Evangelicals: A true test of faith in Trump
A BOASTFUL Donald Trump basked in the adulation of Christian conservatives at a rally in Council Bluffs, Iowa, as he recalled their surprisingly strong support in the hard-fought Republican presidential primaries. He will need them again come November 8.
Evangelicals form a powerful voting bloc that the billionaire Republican must win by significant margins in key swing states if he is to defeat Hillary Clinton at the ballot box.
Many religious conservatives favour Mr Trump, even after many backed Ben Carson or Ted Cruz, candidates with stronger faith pedigrees, in the primary battle.

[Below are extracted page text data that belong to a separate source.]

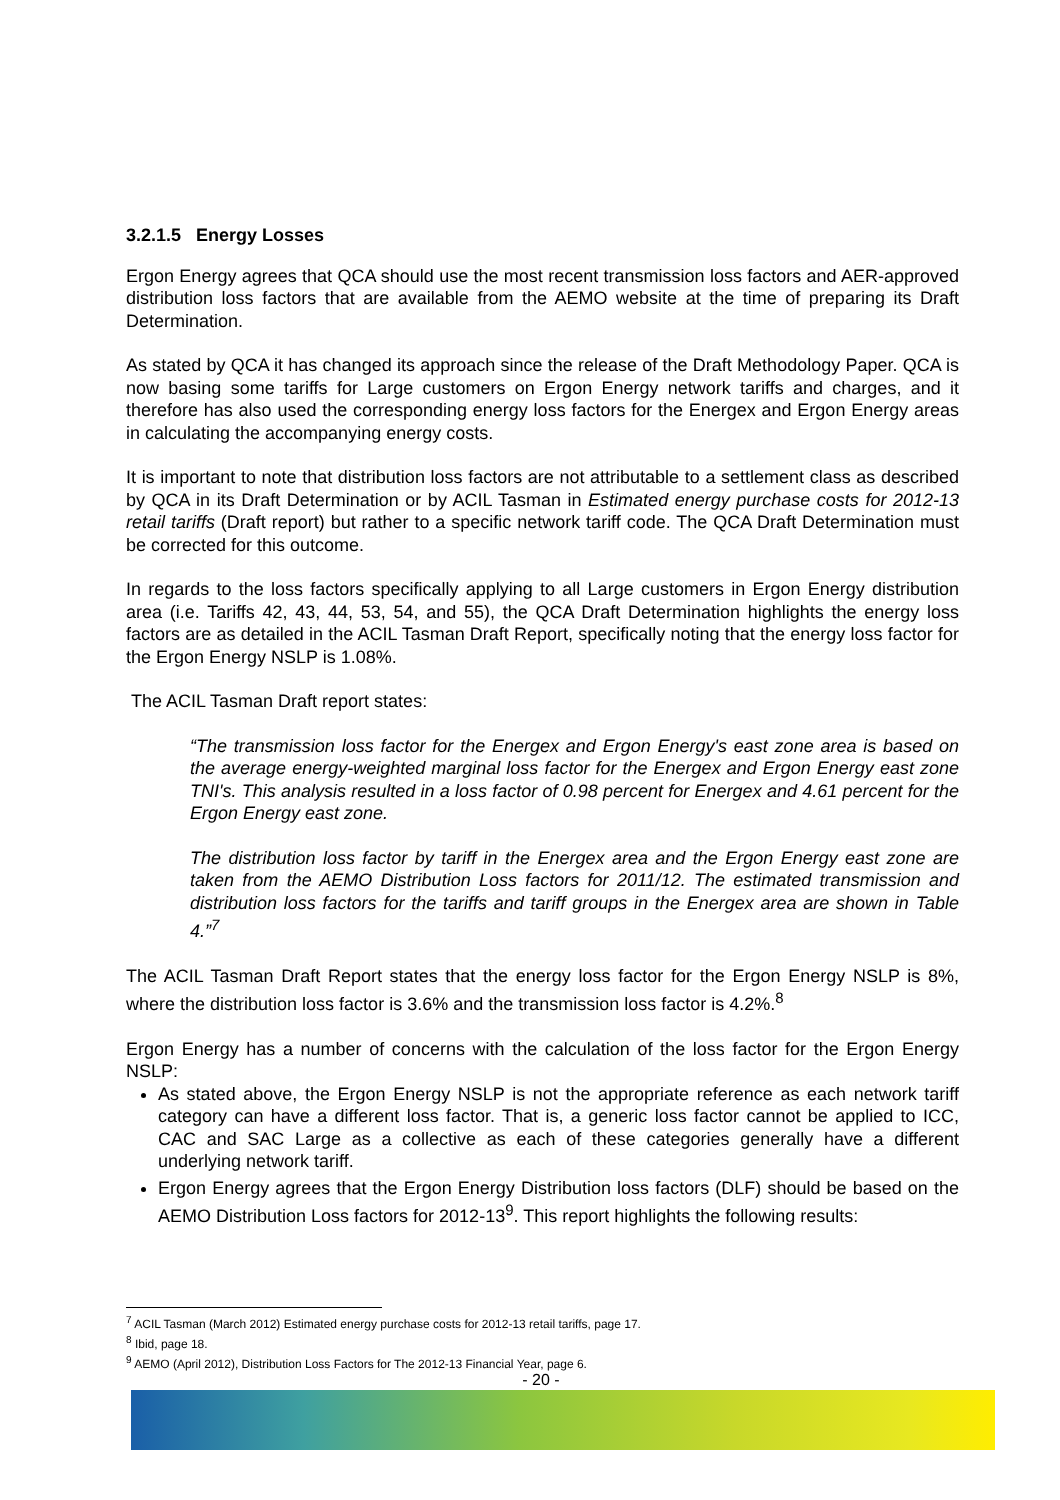3.2.1.5 Energy Losses
Ergon Energy agrees that QCA should use the most recent transmission loss factors and AER-approved distribution loss factors that are available from the AEMO website at the time of preparing its Draft Determination.
As stated by QCA it has changed its approach since the release of the Draft Methodology Paper. QCA is now basing some tariffs for Large customers on Ergon Energy network tariffs and charges, and it therefore has also used the corresponding energy loss factors for the Energex and Ergon Energy areas in calculating the accompanying energy costs.
It is important to note that distribution loss factors are not attributable to a settlement class as described by QCA in its Draft Determination or by ACIL Tasman in Estimated energy purchase costs for 2012-13 retail tariffs (Draft report) but rather to a specific network tariff code. The QCA Draft Determination must be corrected for this outcome.
In regards to the loss factors specifically applying to all Large customers in Ergon Energy distribution area (i.e. Tariffs 42, 43, 44, 53, 54, and 55), the QCA Draft Determination highlights the energy loss factors are as detailed in the ACIL Tasman Draft Report, specifically noting that the energy loss factor for the Ergon Energy NSLP is 1.08%.
The ACIL Tasman Draft report states:
“The transmission loss factor for the Energex and Ergon Energy's east zone area is based on the average energy-weighted marginal loss factor for the Energex and Ergon Energy east zone TNI's. This analysis resulted in a loss factor of 0.98 percent for Energex and 4.61 percent for the Ergon Energy east zone.
The distribution loss factor by tariff in the Energex area and the Ergon Energy east zone are taken from the AEMO Distribution Loss factors for 2011/12. The estimated transmission and distribution loss factors for the tariffs and tariff groups in the Energex area are shown in Table 4.”<sup>7</sup>
The ACIL Tasman Draft Report states that the energy loss factor for the Ergon Energy NSLP is 8%, where the distribution loss factor is 3.6% and the transmission loss factor is 4.2%.<sup>8</sup>
Ergon Energy has a number of concerns with the calculation of the loss factor for the Ergon Energy NSLP:
As stated above, the Ergon Energy NSLP is not the appropriate reference as each network tariff category can have a different loss factor. That is, a generic loss factor cannot be applied to ICC, CAC and SAC Large as a collective as each of these categories generally have a different underlying network tariff.
Ergon Energy agrees that the Ergon Energy Distribution loss factors (DLF) should be based on the AEMO Distribution Loss factors for 2012-13<sup>9</sup>. This report highlights the following results:
<sup>7</sup> ACIL Tasman (March 2012) Estimated energy purchase costs for 2012-13 retail tariffs, page 17.
<sup>8</sup> Ibid, page 18.
<sup>9</sup> AEMO (April 2012), Distribution Loss Factors for The 2012-13 Financial Year, page 6.
- 20 -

But in a series of interviews, several evangelical voters and leaders told AFP they hold deep reservations about the real estate tycoon and his combative rhetoric, personal character and morality.
Mr Trump, a Presbyterian, is a twice-divorced casino magnate who made millions on a gambling empire. He has called for a ban on Muslims entering the country, and stands accused of demeaning women and cheating employees – hardly the qualities of humility and virtue sought by faith-based voters.

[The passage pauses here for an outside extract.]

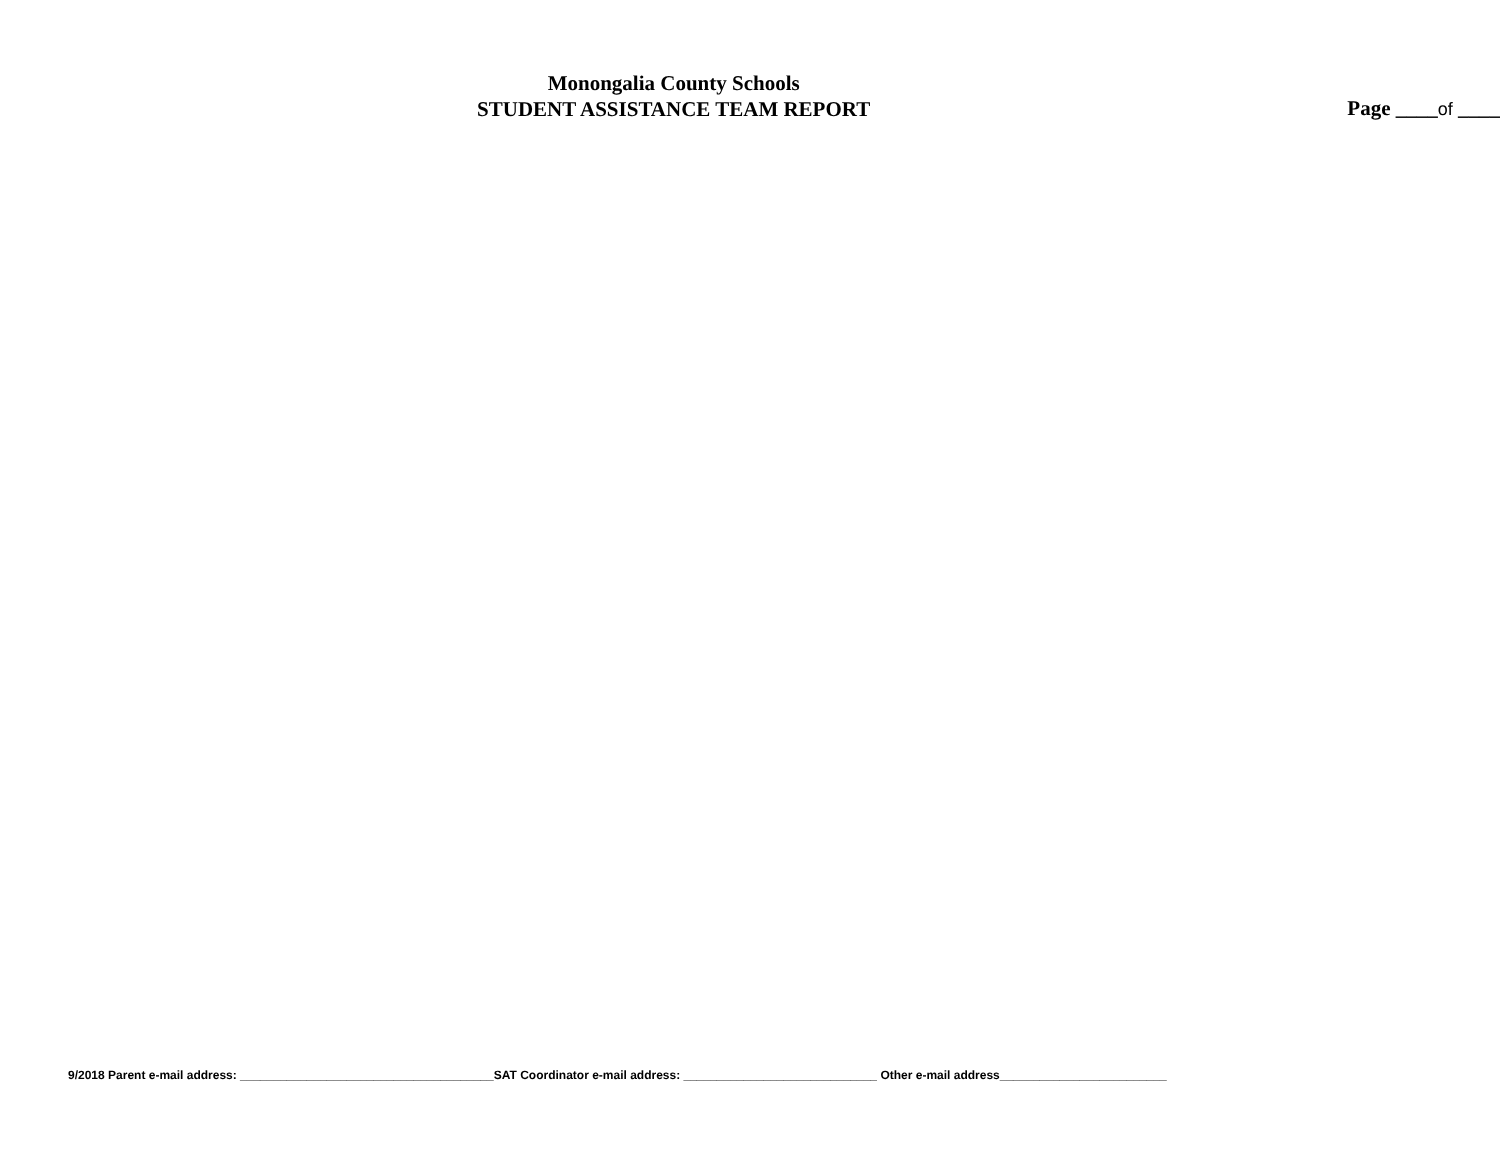Monongalia County Schools
STUDENT ASSISTANCE TEAM REPORT
Page ____of ____
9/2018 Parent e-mail address: ______________________________________SAT Coordinator e-mail address: _____________________________ Other e-mail address_________________________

“It’s a quandary for evangelicals, there’s no question about it,” acknowledged Mike Hamlet, who has been a pastor at First Baptist North Spartanburg in the southern state of South Carolina for 32 years.
In Mr Trump they see a deeply flawed man, but one who nonetheless hews more closely to their Biblical values, in particular protecting the unborn, than does Democrat Hillary Clinton.
Churchgoers on a recent Sunday in Spartanburg, a white evangelical stronghold, hesitated when asked about Mr Trump, but said ultimately they would support him.
“I don’t think that my standard candidate is on the ballot, but I’m going to vote to the right,” said Pam Dean, 59, who works with special needs children.
There are about 62 million bornagain or evangelical Christian Americans, according to Pew Research Center. A large majority of white evangelicals support Mr Trump, but many say they will cast their vote against Ms Clinton.
“I think that is as much because of Hillary Clinton’s opposition to Biblical values,” Pastor Hamlet said. “We’re not going to have any candidates that are more pro-abortion than she is.”
Ms Clinton, 68, is a Methodist, and has cited the teachings of Jesus while campaigning.
Evangelicals also largely align with the Republican Party on most issues, including national security, immigration and taxes.
But there is little unbridled enthusiasm for him among evangelicals, and Mr Trump’s camp is worried that like in 2012, many may choose to stay home on election day.
Evangelical participation may not decide the outcome in conservative South Carolina, which has not voted Democratic since 1976.
But in North Carolina, Virginia, Pennsylvania and Ohio, evangelicals could prove Mr Trump’s saviour, or his undoing.
“I think the jury is still out for some people, but personally when I look at the alternative, he is the only choice for me,” said Alexia Newman, director of the pro-life Carolina Pregnancy Center. –
Donald Trump is seen as the lesser evil by evangelicals.